[Saved data entries]
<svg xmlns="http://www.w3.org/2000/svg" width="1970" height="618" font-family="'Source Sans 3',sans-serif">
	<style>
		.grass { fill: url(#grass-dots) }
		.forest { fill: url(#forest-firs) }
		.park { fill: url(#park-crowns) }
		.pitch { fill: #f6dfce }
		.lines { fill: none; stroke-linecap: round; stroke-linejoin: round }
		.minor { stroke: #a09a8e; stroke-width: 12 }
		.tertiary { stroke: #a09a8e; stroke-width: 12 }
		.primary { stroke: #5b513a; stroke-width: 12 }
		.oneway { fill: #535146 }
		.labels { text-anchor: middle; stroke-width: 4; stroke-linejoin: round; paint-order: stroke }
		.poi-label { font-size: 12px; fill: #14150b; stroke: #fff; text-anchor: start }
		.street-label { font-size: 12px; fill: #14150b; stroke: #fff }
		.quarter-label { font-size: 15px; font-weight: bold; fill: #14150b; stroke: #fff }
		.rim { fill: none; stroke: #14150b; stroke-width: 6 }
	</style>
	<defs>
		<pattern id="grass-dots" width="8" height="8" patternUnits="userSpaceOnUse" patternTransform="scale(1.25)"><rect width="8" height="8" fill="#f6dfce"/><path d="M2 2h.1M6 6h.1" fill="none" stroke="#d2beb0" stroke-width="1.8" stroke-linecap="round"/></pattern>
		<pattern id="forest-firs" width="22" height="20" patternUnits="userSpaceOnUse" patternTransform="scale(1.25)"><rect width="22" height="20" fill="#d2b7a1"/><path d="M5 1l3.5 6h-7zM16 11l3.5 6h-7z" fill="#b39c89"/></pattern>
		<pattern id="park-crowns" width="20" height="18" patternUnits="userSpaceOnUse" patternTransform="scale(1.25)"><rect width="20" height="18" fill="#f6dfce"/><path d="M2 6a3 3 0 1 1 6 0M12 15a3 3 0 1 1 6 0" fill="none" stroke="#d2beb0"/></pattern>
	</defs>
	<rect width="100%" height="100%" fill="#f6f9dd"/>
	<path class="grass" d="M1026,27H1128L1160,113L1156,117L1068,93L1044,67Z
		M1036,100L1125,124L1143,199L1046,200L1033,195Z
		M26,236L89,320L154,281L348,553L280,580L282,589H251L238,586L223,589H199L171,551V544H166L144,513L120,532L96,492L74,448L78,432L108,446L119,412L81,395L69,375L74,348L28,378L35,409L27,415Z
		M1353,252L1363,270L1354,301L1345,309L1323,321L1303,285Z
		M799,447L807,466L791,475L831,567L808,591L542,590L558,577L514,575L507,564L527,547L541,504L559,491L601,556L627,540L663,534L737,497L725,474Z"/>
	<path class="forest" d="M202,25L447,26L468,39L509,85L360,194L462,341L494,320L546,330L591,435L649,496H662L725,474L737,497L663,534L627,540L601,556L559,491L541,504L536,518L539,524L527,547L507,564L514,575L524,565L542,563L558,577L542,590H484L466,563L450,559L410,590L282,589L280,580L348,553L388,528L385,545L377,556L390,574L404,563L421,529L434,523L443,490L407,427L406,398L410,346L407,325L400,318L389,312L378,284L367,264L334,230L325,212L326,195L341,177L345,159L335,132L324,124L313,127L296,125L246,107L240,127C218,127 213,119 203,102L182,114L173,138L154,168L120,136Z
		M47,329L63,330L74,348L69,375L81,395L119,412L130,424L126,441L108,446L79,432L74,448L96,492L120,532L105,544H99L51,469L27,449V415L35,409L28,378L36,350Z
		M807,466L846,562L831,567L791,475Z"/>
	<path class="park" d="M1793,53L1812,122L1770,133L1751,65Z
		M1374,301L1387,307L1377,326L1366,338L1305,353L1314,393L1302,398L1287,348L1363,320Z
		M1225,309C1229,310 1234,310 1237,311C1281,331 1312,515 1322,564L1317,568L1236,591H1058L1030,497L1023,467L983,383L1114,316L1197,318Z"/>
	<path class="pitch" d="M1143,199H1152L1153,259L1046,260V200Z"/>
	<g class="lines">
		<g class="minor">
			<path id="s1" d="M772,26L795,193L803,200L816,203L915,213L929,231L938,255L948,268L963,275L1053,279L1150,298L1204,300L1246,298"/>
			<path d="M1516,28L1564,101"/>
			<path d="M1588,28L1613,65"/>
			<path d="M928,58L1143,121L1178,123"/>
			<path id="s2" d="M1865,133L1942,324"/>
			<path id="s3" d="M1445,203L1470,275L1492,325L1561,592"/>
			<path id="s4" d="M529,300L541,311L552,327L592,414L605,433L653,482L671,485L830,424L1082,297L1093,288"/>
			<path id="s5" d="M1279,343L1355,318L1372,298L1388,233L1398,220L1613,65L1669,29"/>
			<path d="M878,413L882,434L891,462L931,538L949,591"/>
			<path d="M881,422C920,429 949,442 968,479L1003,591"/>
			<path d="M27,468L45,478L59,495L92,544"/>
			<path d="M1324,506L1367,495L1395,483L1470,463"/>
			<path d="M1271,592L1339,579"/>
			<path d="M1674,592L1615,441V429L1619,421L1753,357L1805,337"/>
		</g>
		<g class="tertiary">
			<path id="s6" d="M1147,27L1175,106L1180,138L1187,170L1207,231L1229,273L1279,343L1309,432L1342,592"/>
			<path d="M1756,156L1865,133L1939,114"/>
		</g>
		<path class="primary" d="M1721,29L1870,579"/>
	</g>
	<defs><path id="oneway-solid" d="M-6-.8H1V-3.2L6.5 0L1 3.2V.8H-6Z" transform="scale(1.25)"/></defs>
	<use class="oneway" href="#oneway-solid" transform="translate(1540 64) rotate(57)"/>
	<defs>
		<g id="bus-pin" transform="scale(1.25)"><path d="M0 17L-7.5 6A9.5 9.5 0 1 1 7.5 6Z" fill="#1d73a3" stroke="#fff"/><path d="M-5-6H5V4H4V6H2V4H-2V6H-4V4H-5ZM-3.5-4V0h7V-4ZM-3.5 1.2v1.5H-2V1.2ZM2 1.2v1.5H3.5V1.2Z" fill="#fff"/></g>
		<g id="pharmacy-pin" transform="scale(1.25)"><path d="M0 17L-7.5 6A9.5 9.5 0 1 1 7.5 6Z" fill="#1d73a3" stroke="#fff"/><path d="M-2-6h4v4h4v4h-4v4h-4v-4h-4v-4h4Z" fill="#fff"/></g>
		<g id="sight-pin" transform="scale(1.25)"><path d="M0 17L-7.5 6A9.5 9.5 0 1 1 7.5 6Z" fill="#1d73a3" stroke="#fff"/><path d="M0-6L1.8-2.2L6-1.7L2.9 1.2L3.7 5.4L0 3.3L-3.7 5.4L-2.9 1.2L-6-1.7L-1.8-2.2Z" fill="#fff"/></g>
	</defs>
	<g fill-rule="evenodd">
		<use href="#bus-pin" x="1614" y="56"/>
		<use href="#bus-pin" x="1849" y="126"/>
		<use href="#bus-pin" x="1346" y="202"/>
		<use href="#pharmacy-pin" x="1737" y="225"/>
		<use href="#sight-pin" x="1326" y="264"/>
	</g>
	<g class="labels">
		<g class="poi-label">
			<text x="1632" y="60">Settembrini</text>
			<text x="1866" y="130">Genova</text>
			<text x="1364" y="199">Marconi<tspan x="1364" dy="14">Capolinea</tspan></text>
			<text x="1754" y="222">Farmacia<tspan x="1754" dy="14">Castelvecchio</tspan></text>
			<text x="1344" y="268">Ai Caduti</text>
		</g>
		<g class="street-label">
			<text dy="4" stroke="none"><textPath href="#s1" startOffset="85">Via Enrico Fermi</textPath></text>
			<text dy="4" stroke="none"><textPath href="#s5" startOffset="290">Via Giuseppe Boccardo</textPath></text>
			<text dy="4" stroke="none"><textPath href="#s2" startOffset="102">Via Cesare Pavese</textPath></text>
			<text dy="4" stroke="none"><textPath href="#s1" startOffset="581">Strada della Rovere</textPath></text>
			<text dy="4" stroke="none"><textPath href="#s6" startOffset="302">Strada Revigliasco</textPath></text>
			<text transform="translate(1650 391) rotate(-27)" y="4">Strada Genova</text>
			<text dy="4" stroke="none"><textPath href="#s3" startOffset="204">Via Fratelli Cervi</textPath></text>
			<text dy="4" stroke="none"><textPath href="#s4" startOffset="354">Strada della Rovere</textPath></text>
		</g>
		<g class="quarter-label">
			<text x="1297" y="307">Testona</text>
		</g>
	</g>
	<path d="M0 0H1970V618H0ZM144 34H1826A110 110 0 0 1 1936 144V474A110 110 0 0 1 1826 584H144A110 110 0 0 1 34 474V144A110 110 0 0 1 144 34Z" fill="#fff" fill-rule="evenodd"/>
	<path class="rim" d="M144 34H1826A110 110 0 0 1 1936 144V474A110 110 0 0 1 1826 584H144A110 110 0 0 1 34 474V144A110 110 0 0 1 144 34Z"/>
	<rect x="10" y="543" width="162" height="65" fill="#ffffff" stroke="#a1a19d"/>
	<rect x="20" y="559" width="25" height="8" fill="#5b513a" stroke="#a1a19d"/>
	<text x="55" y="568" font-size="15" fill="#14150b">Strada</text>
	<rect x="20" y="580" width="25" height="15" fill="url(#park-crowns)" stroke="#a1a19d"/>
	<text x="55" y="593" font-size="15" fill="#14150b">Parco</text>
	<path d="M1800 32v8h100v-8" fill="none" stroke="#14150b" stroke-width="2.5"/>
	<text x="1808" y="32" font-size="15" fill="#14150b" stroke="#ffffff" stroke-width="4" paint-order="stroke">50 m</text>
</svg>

• **Task**
Each line above holding the word "lines" counts; reply with how many there are, only the number.

• **Written answer**
2